Tuesday, March 4, 2014

An enlightening afternoon

I spent this afternoon with Achan, sitting beside him, trying to smoothen his wrinkled hand, as if caressing and stretching the skin would make the wrinkles vanish altogether. I kept making vain attempts now and then to connect with Achan whose illness had made him so remote to us. He stared at the vacant wall and his expressions changed from time to time, Sometimes it seemed to me that there was a gentle smile playing on his lips, the mild reflection of the smile also seen in his eyes as if he had just seen and recognised someone familiar to him.Sometimes those very same eyes reflected fear ...fear of the unfamiliar stranger .The look of fear then changed to anger. He would start calling out to one of us and then ramble incoherently.
 Once again the same thought recurred to me. Why ? Why does all this have to happen to him ..why these hallucinations ?
Last evening two ladies from our neighbourhood had visited .Among the many things that we spoke about, we also happened to speak about their parents. The plight of their parents were more or less the same as my parents but these ladies being employed could not attend to their parents as they wished to, and had to leave them in the care of a maid or a home nurse for most of the day. Wasn't I fortunate then to be able to attend to my parents in their dotage?
The population of senior citizens is very much on the rise in our state and with the younger generation opting to move out either to pursue their education or in search of a job, the seniors are constrained to take care of
themselves. It's depressing to visit most of the homes in our vilage .Where at one time the houses used to be full of noisy kids of all ages, there are now only one or two aged members combating their ailments without complaining.
I now genuinely feel handicaps that are age related are a blessing. After a certain age your vision becomes weaker reminding you that you are no more getting young. A few more years later your joints begin to creak and ache reminding you to slow down and enjoy the remaining days of your life .Your hearing is no more sharp as it used to be so you can now be selective and strain to hear only what you want to hear. Nights get sleepless and in the dark you look back at the days gone by and feel thankful to God.

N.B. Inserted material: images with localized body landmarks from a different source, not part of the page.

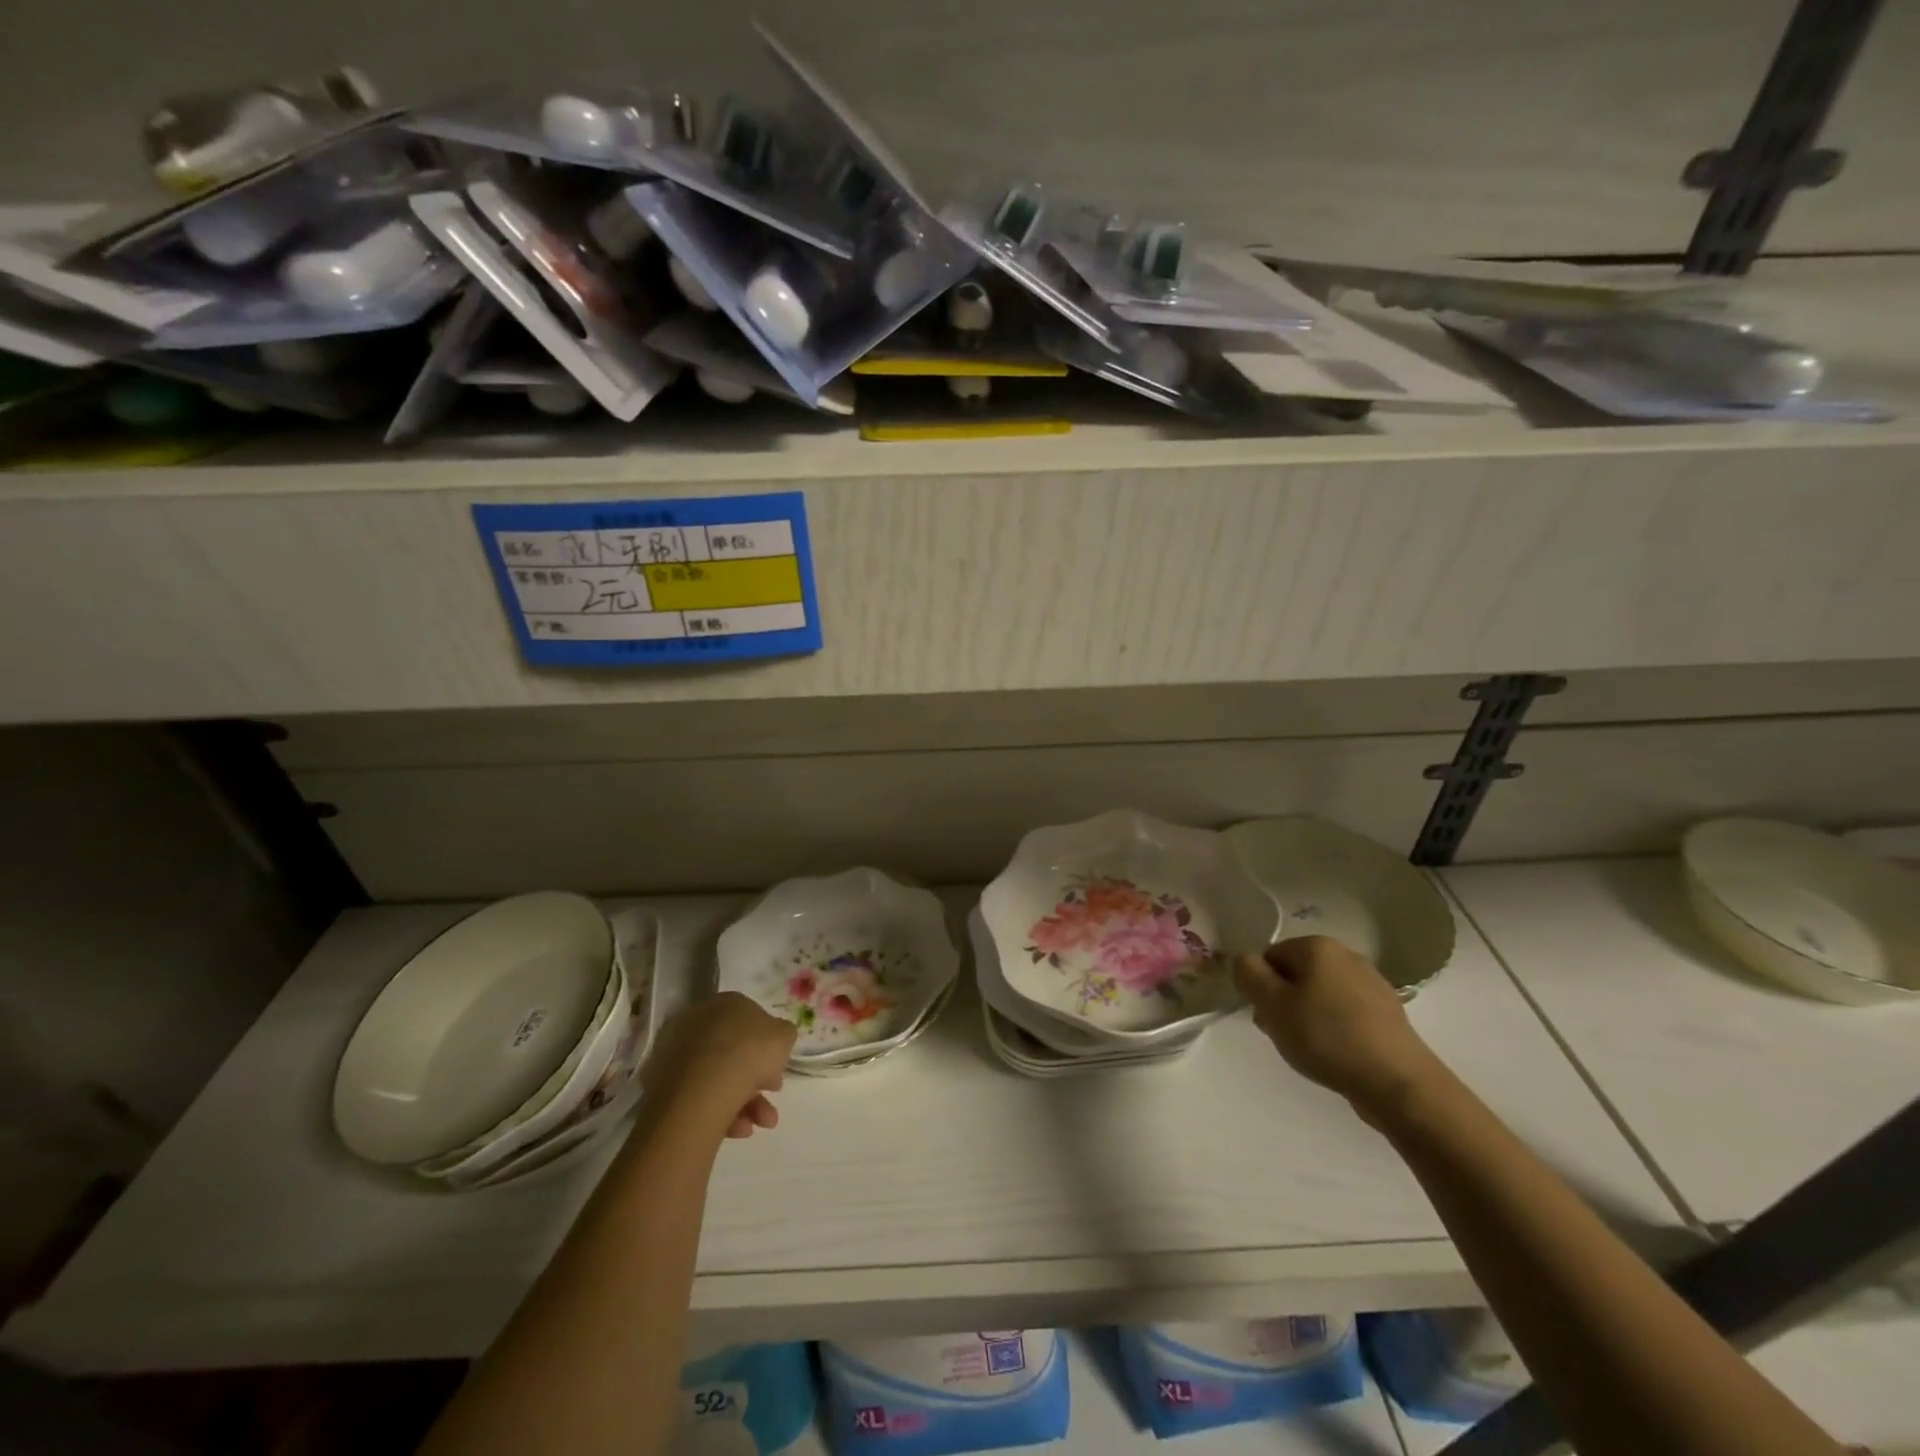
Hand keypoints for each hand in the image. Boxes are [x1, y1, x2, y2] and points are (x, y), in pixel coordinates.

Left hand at [643, 993, 796, 1140]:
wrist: (704, 1088)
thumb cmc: (749, 1052)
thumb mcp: (784, 1036)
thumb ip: (782, 1034)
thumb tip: (776, 1038)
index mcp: (726, 1003)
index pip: (749, 1021)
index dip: (768, 1045)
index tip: (779, 1067)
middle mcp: (698, 1023)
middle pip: (733, 1052)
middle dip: (758, 1078)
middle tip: (773, 1095)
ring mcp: (677, 1054)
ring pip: (719, 1078)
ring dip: (747, 1102)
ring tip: (763, 1123)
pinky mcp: (662, 1086)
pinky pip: (700, 1097)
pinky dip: (723, 1113)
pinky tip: (740, 1130)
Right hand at [1234, 936, 1444, 1123]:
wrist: (1397, 1082)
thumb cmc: (1326, 1037)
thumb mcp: (1271, 1004)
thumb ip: (1248, 973)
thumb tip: (1245, 960)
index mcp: (1317, 946)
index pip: (1270, 957)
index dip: (1261, 987)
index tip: (1267, 1017)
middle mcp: (1346, 955)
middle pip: (1296, 974)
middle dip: (1284, 1002)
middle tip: (1284, 1035)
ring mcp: (1372, 983)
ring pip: (1321, 994)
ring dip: (1308, 1016)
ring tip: (1311, 1049)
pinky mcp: (1388, 1012)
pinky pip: (1346, 1012)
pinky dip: (1335, 1028)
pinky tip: (1337, 1054)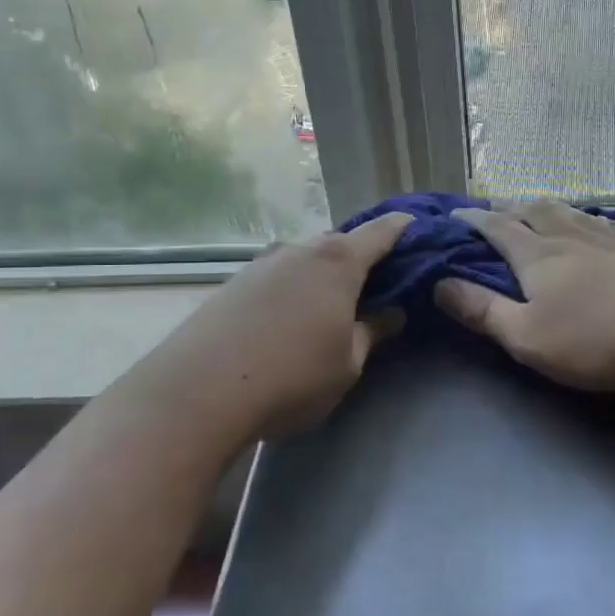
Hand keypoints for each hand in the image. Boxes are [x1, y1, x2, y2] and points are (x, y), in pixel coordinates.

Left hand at [174, 213, 411, 434]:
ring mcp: (261, 263)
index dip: (402, 227)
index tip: (416, 224)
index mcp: (338, 262)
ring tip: (330, 301)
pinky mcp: (232, 283)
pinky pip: (277, 276)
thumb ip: (373, 332)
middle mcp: (299, 250)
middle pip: (339, 242)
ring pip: (304, 259)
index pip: (380, 232)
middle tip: (377, 280)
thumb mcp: (348, 363)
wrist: (198, 392)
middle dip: (360, 255)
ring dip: (322, 273)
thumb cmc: (293, 376)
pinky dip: (292, 286)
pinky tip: (288, 316)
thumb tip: (393, 312)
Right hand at [434, 201, 614, 391]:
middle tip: (493, 208)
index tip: (454, 216)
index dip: (473, 221)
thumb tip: (439, 284)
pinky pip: (607, 224)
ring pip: (570, 212)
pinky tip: (595, 222)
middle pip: (534, 212)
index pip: (497, 229)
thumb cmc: (595, 339)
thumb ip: (482, 310)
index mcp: (538, 257)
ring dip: (546, 207)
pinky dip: (589, 218)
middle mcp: (570, 238)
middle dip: (508, 208)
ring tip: (537, 206)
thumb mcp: (527, 337)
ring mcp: (610, 241)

Sleepless nights bring gratitude. The reflexes get slower and your movements being slow you give yourself more time to pause and appreciate things around you. All this makes easier for one to detach oneself from the world when it's time to leave for the new abode. One by one as each organ fails, the strings that hold you to the mortal world is snapped too... one by one .
Watching achan hallucinate now I think this is a blessing too. How else could he have stayed in bed if he didn't have his hallucinations to keep him occupied?  He travels to places he used to visit  and visualises people who are no more.... all from his bed where his illness has him confined. What would he have done otherwise? How would he have put up with this situation of being bed ridden for probably many more months or years ahead ?
  It is this one string that keeps him tied to us. So let me just be thankful to God that  he is in no pain or despair on this day. I now look forward to be in his company for many more days , to comunicate in silence, to hold his hand ...to just watch him breathe. 

 "One day spent with someone you love can change everything."
Mitch Albom (For One More Day)

2 comments:

Geetha Paniker said...

Old age is indeed a blessing in one way...beautifully and painfully crafted words portraying the helplessness of both. It is a blessing not to know what one is going through and also what is going around you at a certain point of life.

Arun said...

I guess,in all respects its equally painful for those who stand by, along with the ones who actually go through such harrowing sunsets of their lives.